Management and Communication

Both WFH and Remote Working arrangements require communication and management from employers to ensure employees are achieving their tasks and meeting objectives. However, the level of management and communication can differ. WFH employees are more likely to have regular check-ins with managers via video conferencing or email. Remote Workers, on the other hand, may have less frequent check-ins, as they are generally more independent and self-directed in their work.

Accessibility to Company Resources

Another significant difference between WFH and Remote Working is the accessibility to company resources. WFH employees still have access to the company’s resources through the internet and VPN connection, as they are still considered part of the company’s network. Remote Workers, however, may not have the same level of access to company resources, making it important for employers to prioritize their resource access and ensure they have the necessary tools to perform their jobs.

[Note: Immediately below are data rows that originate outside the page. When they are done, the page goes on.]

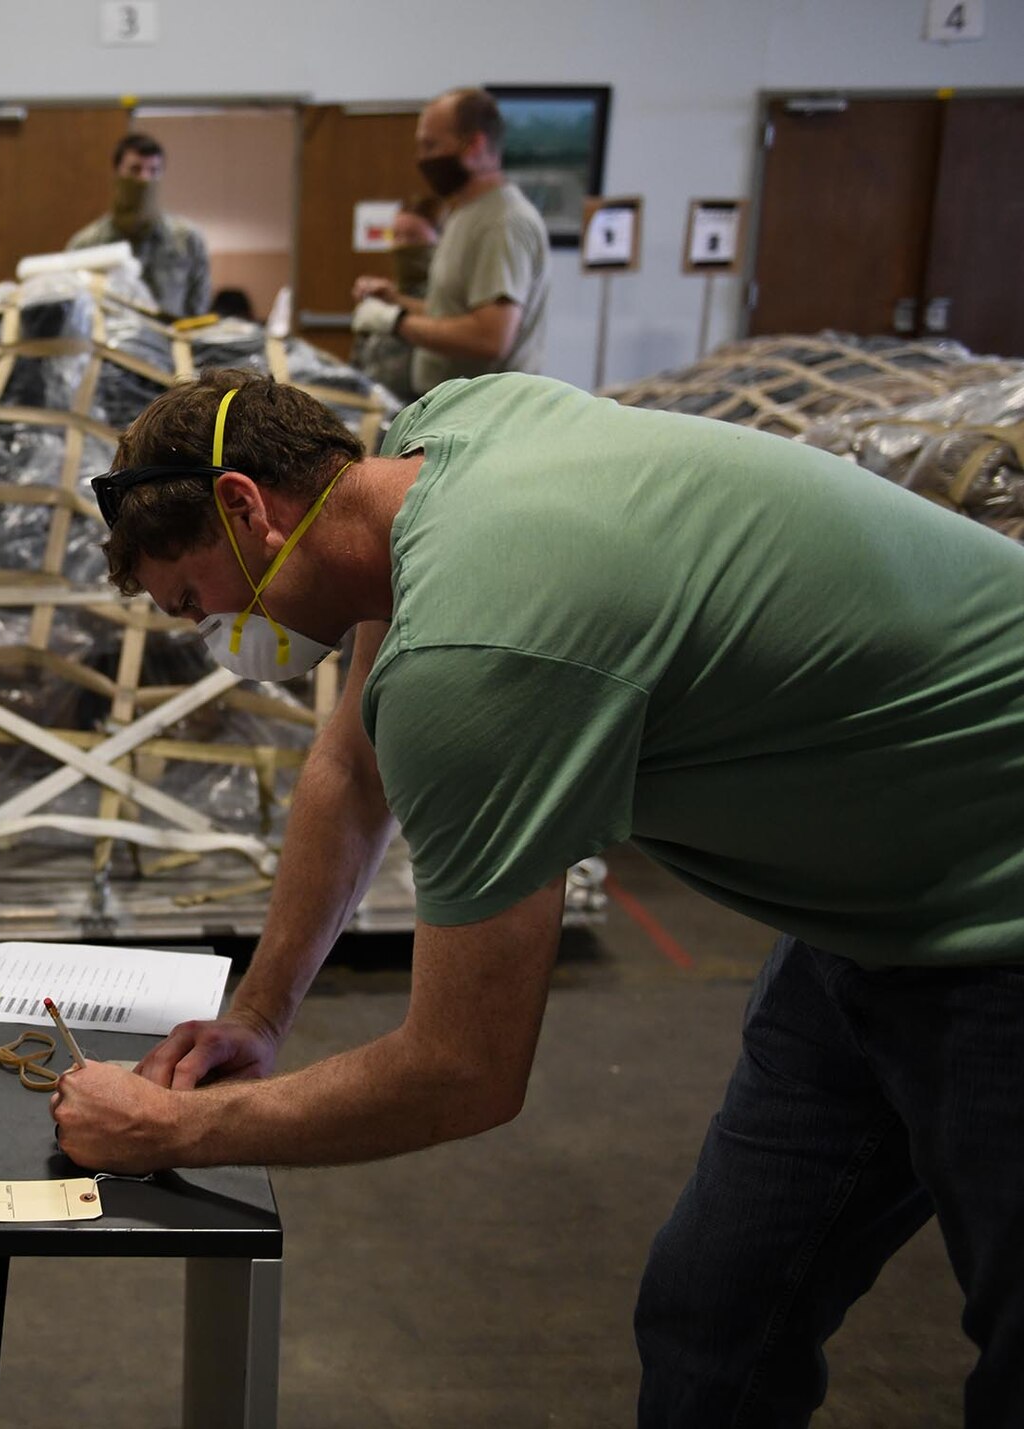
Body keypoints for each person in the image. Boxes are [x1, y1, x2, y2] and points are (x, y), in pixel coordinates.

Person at [59, 369, 1024, 1425]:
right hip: (867, 915)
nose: (220, 634)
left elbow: (460, 1070)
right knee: (715, 1316)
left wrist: (169, 1131)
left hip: (995, 905)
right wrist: (257, 1015)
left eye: (199, 600)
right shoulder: (444, 438)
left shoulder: (473, 656)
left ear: (247, 506)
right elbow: (352, 768)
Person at [352, 88, 548, 395]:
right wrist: (397, 301)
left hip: (485, 416)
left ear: (475, 145)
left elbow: (489, 337)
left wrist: (396, 322)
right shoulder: (464, 213)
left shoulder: (502, 222)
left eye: (431, 146)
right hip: (453, 409)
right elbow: (453, 312)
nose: (422, 159)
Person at [67, 132, 213, 318]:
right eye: (135, 170)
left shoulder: (187, 241)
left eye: (154, 171)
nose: (144, 179)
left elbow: (198, 311)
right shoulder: (86, 245)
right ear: (117, 172)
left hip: (168, 342)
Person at [351, 197, 442, 398]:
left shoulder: (446, 294)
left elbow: (446, 318)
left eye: (413, 237)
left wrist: (395, 311)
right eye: (396, 235)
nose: (402, 245)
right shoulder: (387, 294)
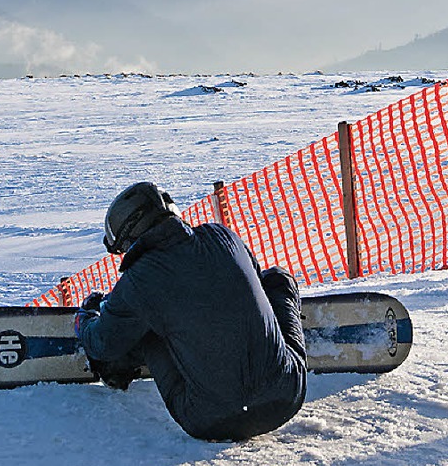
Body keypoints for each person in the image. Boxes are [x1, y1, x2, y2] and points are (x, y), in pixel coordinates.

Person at [74, 181, 307, 441]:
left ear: (130, 237)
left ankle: (116, 371)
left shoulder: (139, 280)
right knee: (277, 278)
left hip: (210, 420)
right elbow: (255, 281)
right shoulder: (223, 235)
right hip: (286, 396)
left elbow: (102, 344)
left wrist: (86, 318)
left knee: (144, 327)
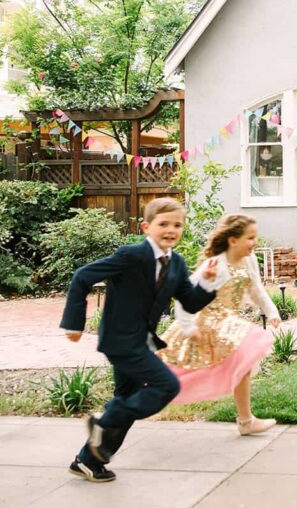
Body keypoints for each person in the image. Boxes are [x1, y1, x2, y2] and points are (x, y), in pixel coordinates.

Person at [61, 197, 218, 483]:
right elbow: (82, 277)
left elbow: (191, 302)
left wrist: (206, 281)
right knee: (166, 385)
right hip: (121, 340)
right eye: (163, 224)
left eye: (177, 225)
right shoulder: (131, 255)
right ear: (147, 227)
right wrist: (74, 324)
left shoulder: (177, 263)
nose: (171, 229)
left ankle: (87, 461)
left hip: (142, 341)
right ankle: (104, 420)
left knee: (128, 400)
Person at [159, 213, 281, 435]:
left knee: (243, 364)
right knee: (171, 377)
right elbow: (185, 296)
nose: (255, 243)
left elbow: (256, 289)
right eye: (250, 238)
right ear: (233, 240)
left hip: (228, 323)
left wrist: (271, 311)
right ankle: (124, 407)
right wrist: (188, 327)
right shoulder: (215, 264)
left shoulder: (249, 260)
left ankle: (246, 421)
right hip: (208, 322)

Remote Working may involve legal considerations that are different from WFH. In some cases, Remote Working may require specific licensing or permits, depending on the location where the Remote Worker is located. Legal requirements also apply to taxes, benefits, and compliance with local laws, such as employment regulations and data privacy, which employers have to pay attention to. On the other hand, WFH usually doesn’t have many of these legal requirements, as employers know that their employees are working in their primary residence, which is usually located in the same location as the company’s headquarters.

Which One Should You Choose?

Deciding between WFH and Remote Working can be highly dependent on a company’s policies and the specific job requirements. Remote Working can be ideal for employees who require more flexibility, as it allows them to work from any location they choose. This can be beneficial for people with family responsibilities, health conditions or travel frequently. WFH is ideal for employees who require more work-life balance, but still want to keep a fixed work location. With more employers adapting to the new normal of flexible work arrangements, employees have more options in terms of how and where they work.

In Conclusion

As more companies adopt flexible work arrangements, the distinction between WFH and Remote Working will become increasingly important. Employers need to have clear policies and guidelines to ensure these arrangements work smoothly for both the company and employees. It’s worth noting that while these arrangements provide more flexibility to employees, they also require more responsibility in terms of self-management, work ethic, and communication. It’s important for both employers and employees to keep these considerations in mind while deciding on the best work arrangement that suits their requirements. With the global pandemic forcing companies to adopt remote work, it’s crucial to keep these differences in mind, especially as remote work is becoming more of a norm.